> For the complete documentation index, see [llms.txt](https://docs.tensorwave.com/llms.txt). Markdown versions of documentation pages are available by appending `.md` to page URLs; this page is available as [Markdown](https://docs.tensorwave.com/slurm/containers/network-drivers.md).

# Network Drivers

### How to get docker images up-and-running on TensorWave clusters.

To get multi-node containerized applications, two major steps need to happen: 1. make sure host-network passthrough is enabled, and 2. make sure the proper drivers exist in the image.

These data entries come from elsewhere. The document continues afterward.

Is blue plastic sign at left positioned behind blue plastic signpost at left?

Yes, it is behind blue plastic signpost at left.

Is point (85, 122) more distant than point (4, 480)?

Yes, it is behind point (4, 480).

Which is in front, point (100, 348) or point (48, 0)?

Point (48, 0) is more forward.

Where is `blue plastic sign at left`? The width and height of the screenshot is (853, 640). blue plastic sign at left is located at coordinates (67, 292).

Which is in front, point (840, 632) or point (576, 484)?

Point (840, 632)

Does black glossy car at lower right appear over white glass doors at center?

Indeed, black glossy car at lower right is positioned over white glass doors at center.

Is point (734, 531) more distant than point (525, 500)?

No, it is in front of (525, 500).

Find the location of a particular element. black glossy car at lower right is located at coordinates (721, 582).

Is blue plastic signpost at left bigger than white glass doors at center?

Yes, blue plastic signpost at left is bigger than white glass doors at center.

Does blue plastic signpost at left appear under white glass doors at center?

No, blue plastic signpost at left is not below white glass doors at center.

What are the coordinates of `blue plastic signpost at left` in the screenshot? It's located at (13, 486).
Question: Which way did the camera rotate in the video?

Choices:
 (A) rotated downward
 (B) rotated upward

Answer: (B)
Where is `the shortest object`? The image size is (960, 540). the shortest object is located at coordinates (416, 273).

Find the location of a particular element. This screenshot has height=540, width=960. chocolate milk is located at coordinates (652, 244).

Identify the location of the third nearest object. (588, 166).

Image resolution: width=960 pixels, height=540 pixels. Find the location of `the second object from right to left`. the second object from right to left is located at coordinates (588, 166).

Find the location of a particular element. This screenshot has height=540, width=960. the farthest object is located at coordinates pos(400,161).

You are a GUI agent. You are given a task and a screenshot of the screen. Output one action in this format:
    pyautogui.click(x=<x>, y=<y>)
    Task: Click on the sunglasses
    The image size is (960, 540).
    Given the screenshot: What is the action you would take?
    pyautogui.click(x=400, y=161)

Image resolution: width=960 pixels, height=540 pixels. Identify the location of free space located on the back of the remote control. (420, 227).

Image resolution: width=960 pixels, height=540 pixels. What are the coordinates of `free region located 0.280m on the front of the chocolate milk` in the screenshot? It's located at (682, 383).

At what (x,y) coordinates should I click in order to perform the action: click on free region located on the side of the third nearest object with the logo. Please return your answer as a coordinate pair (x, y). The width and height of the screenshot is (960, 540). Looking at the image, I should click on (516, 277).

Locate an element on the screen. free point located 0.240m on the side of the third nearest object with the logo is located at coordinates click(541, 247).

Enabling host network passthrough is straightforward. When starting a Docker container, add --network host to the command. e.g.: `docker run --network host rocm/pytorch:latest`. When configuring Kubernetes, add hostNetwork: true to the pod spec. Here's an example of a pod with a host network configured:

```
Copy
apiVersion: v1
kind: Pod
metadata:
  name: host-network-example
spec:
  hostNetwork: true # <=== this enables host network
  containers:
  - name: pytorch
    image: tensorwavehq/pytorch:latest
```

If you're using Apptainer or Pyxis on the TensorWave's Slurm platform, host-networks are configured by default. However, you may need to ensure the proper drivers are installed in your image. The sections below provide instructions for driver installation on our two platforms.

> **Note** If you're using apptainer in Slurm, you can use TensorWave's provided container device interface (CDI) spec to mount the worker pod's network software into the host. See The CDI section below for details.

### AINIC (MI355X)

The MI355X nodes use AMD Polara NICs for the backend network. AMD provides their NIC software as a binary. To install it, add the upstream apt source and apt-install the appropriate software.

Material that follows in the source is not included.